The HALP score is a new indicator developed to measure systemic inflammation and nutritional status. It was recently used as a prognostic tool in patients with several malignancies [30, 31]. In a study on 1360 patients who had nephrectomy due to renal cell carcinoma, the HALP score was found as an independent prognostic factor for predicting cancer-specific survival [32]. Another study included 582 patients with adenocarcinoma of pancreas who had radical surgery, and investigated the prognostic importance of admission HALP score. There was a significant correlation between low HALP scores and more extensive lymphatic metastasis, poor tumor differentiation, high TNM stage, early recurrence and short survival [33]. The HALP score has also been studied in vascular conditions. Xu et al. studied the correlation of HALP score with post-stroke cognitive impairment (PSCI) in acute ischemic stroke, and reported that a low admission HALP score was associated with early-onset PSCI. They concluded that the HALP score was useful to identify patients with a high risk for PSCI [34].

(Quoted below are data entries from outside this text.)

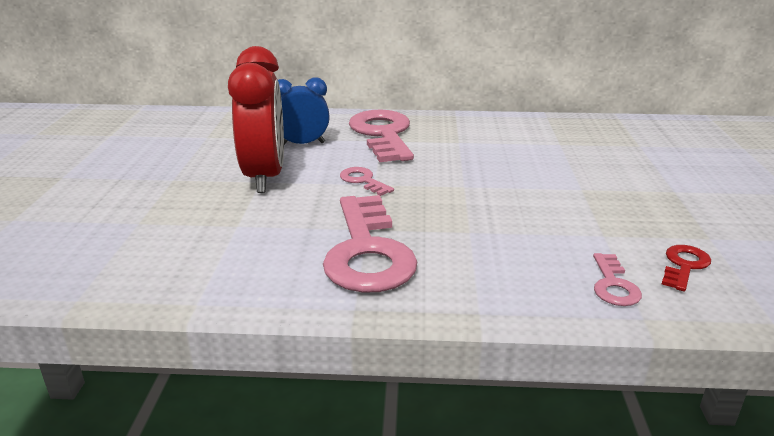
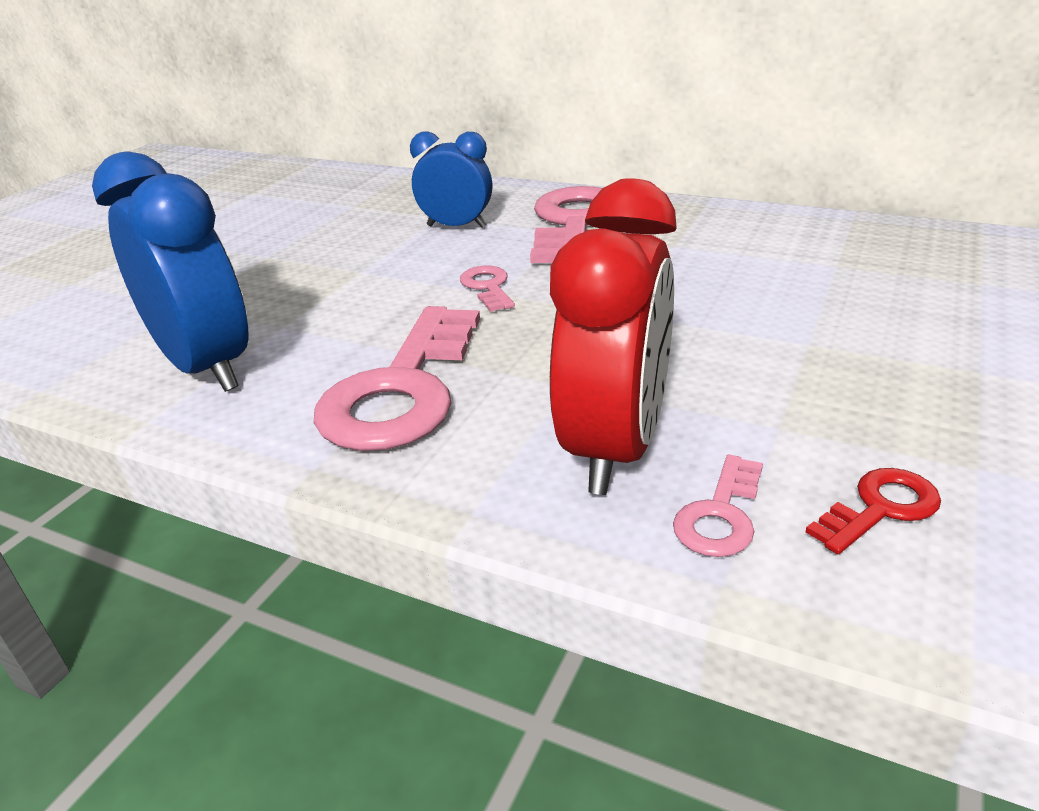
camera: 25 degrees right, 5 degrees up
(206, 261) = (207, 367): none -> blue clock
(265, 177) = (371, 266): red clock -> red clock (616, 448)

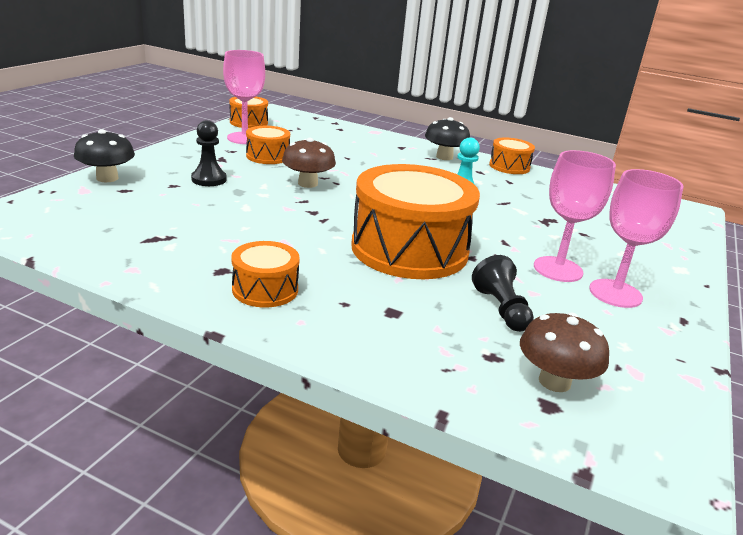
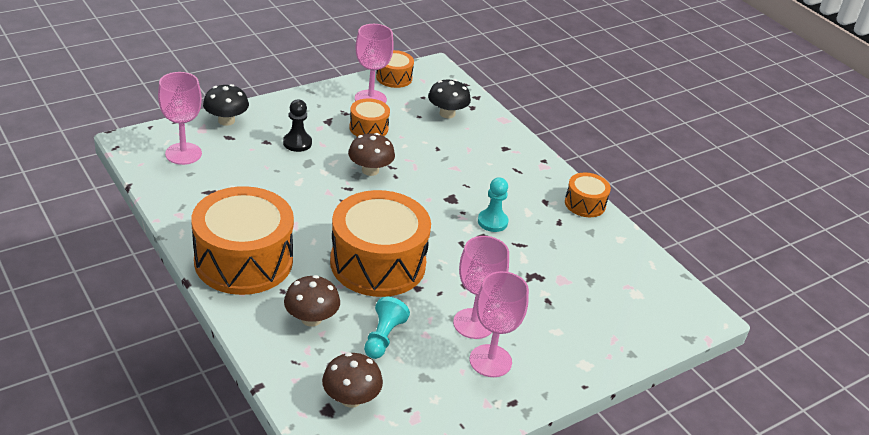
camera: 30 degrees right, 10 degrees up
(80, 214) = (183, 154): none -> pink goblet
(265, 289) = (243, 260): orange drum -> orange drum, size x2.09
(409, 319) = (311, 319): none -> brown mushroom
(444, 157) = (532, 173): black mushroom -> black mushroom (447, 114)
(501, 309) = (383, 337): black pawn -> turquoise pawn

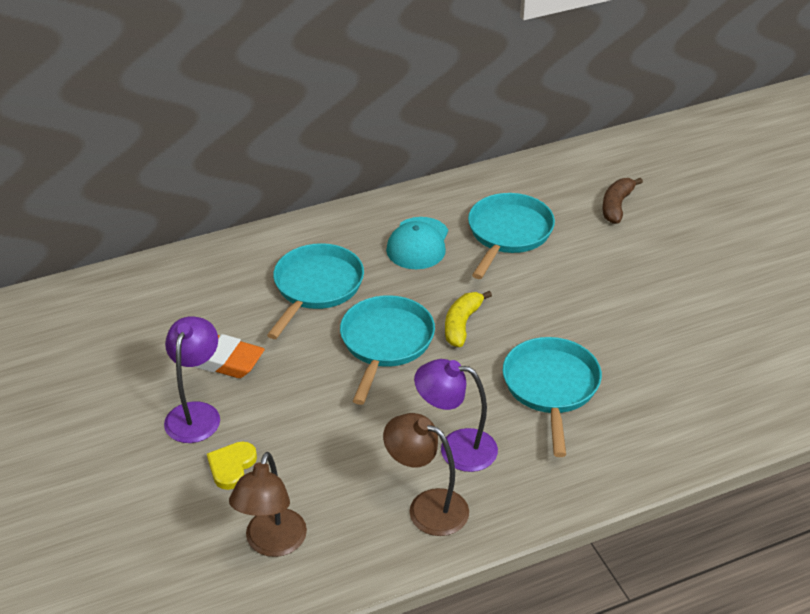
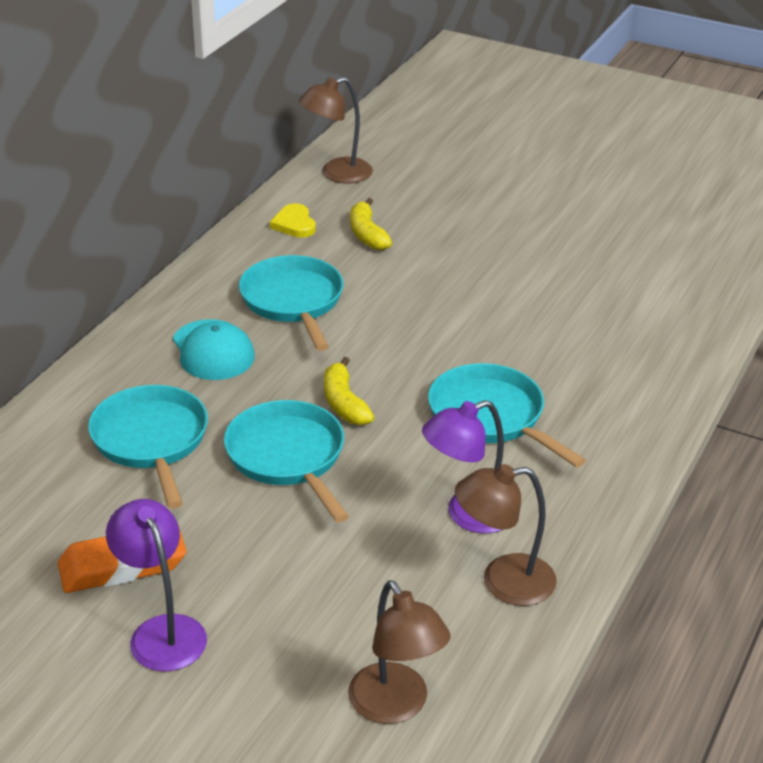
camera: 40 degrees left, 5 degrees down
(231, 466) = (265, 660): yellow heart -> yellow heart (294, 224)
(616, 206) = (367, 234): brown banana -> yellow banana
(646, 148) = (337, 174): none -> brown lamp

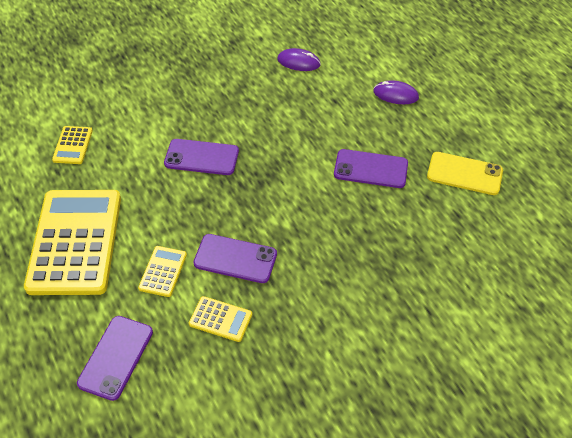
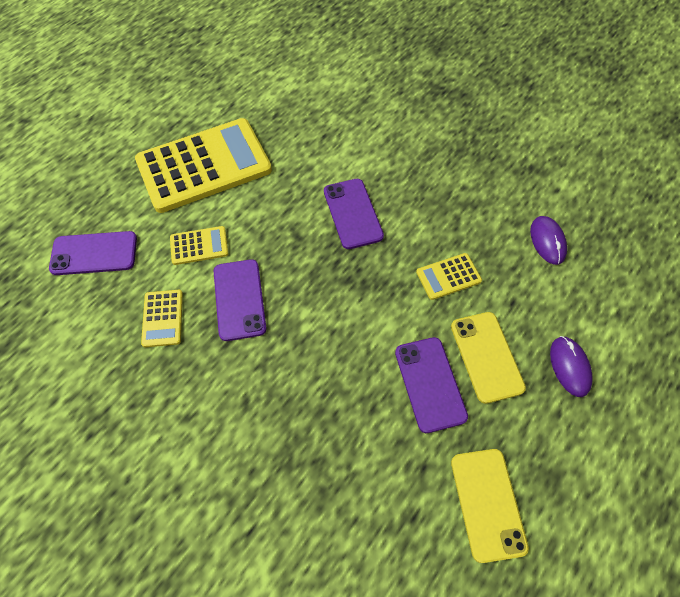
camera: 65 degrees right, 10 degrees up
(73, 145) = (310, 111): yellow calculator -> yellow calculator (448, 276)
(366, 131) = (486, 356): none -> yellow phone

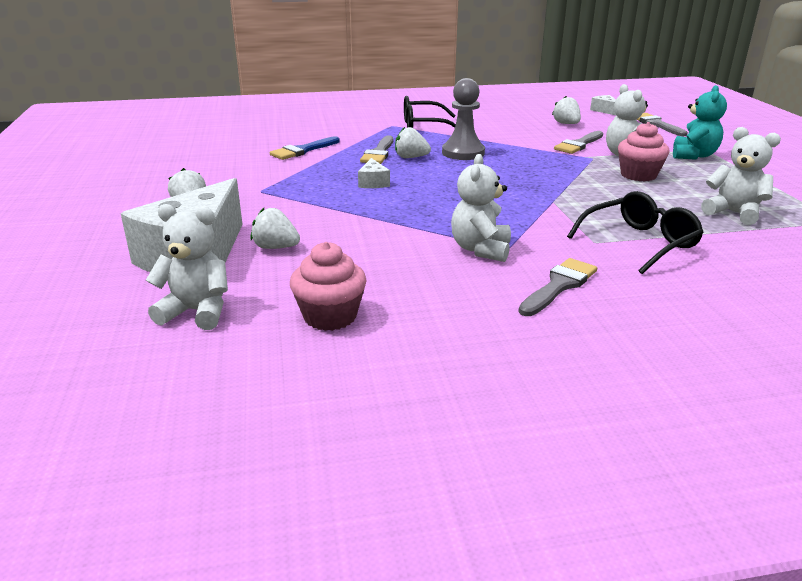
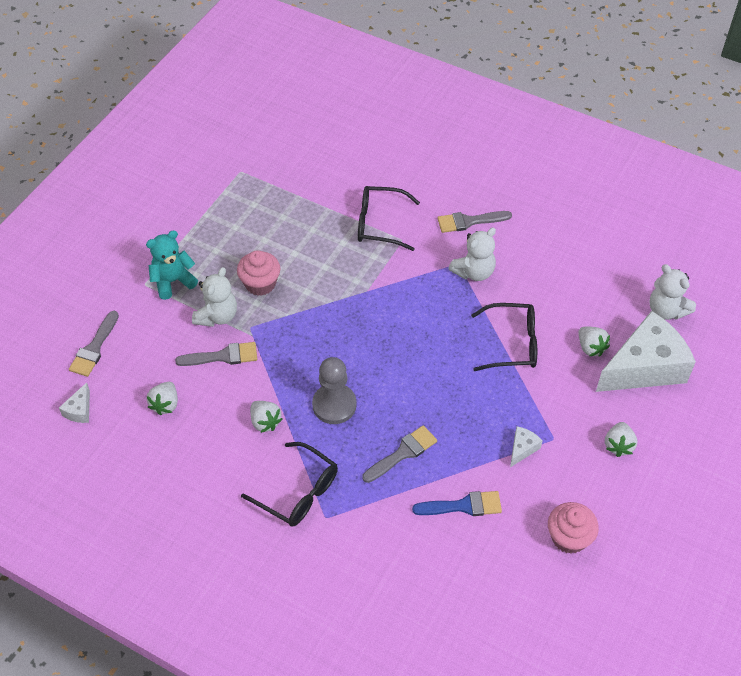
camera: 140 degrees left, 25 degrees up
(330, 316) = (602, 267): pink cupcake -> pink cupcake (569, 537)
(366, 221) = (511, 344): none -> black glasses
(373, 183) = (458, 397): white cheese -> white cheese (522, 449)
(411, 157) = (386, 425): white strawberry -> white strawberry (265, 422)
(733, 213) = (281, 212): white teddy bear -> none

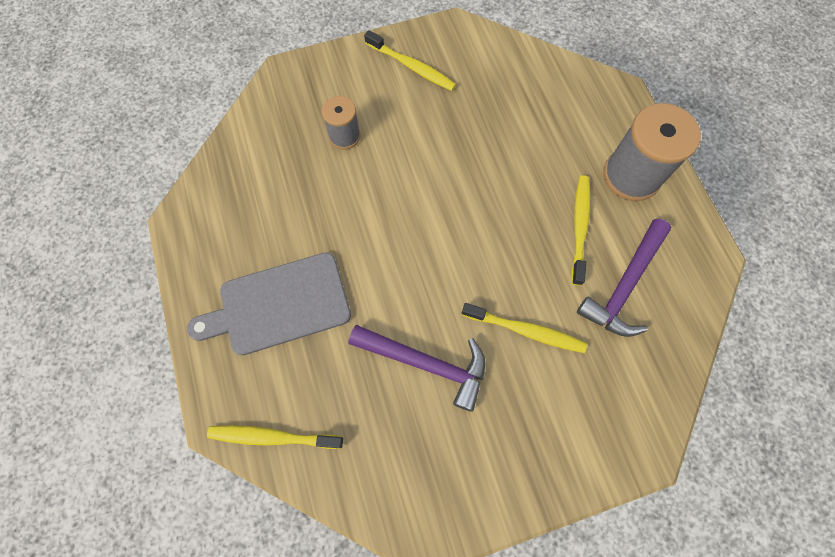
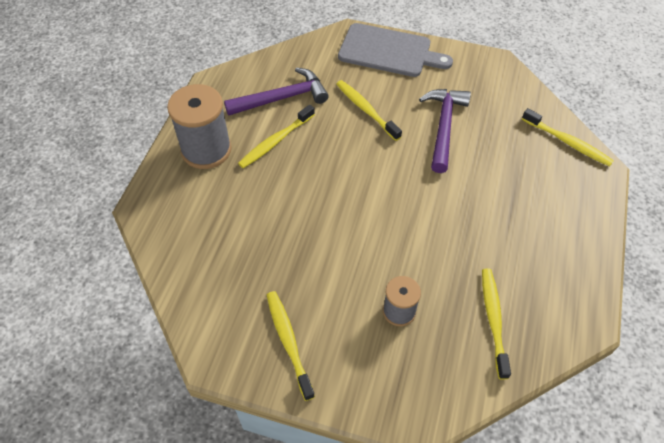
camera: 145 degrees left, 15 degrees down
(263, 174) = (493, 320): none -> yellow toothbrush
(279, 305) = (528, 212): grey cutting board -> grey cutting board (389, 51)
(426, 363) = (443, 127): purple hammer -> purple hammer turned 45 degrees clockwise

Although the HALP score has been employed as a predictor of prognosis in a number of cancer types and vascular conditions, it has not been tested as a prognostic indicator in any infectious disorders until now. FG is an infectious disease with a high mortality rate, and the immune and nutritional statuses of the patients are extremely important in the course of this disease. Therefore, we studied the value of the HALP score, which evaluates the immunonutritional status, in this group of patients. Contrary to our expectation, the results of our study indicated similar median HALP scores in survivors and non-survivors. In addition, HALP score was not correlated with mortality. Despite these results, we suppose that the prognostic value of HALP score in FG patients should be the subject of further studies. We believe that our study is important since it is the first one in the literature that investigated the HALP score in predicting prognosis of FG.

Conclusions

FG remains a life-threatening urological emergency despite advances increasing knowledge about its pathophysiology, diagnosis and treatment. High FGSI and ACCI scores, high neutrophil counts, and low hemoglobin, hematocrit, total protein and albumin levels were correlated with mortality. Necrotized surface area was significantly bigger in non-survivors, however involved surface area was not significantly correlated with mortality.

Survivors and non-survivors did not have any significant difference in terms of HALP score, and no correlation was found between the HALP score and mortality. However, since this is the first study in the literature that investigated the significance of the HALP score in FG, we believe that more comprehensive studies should be performed on this subject.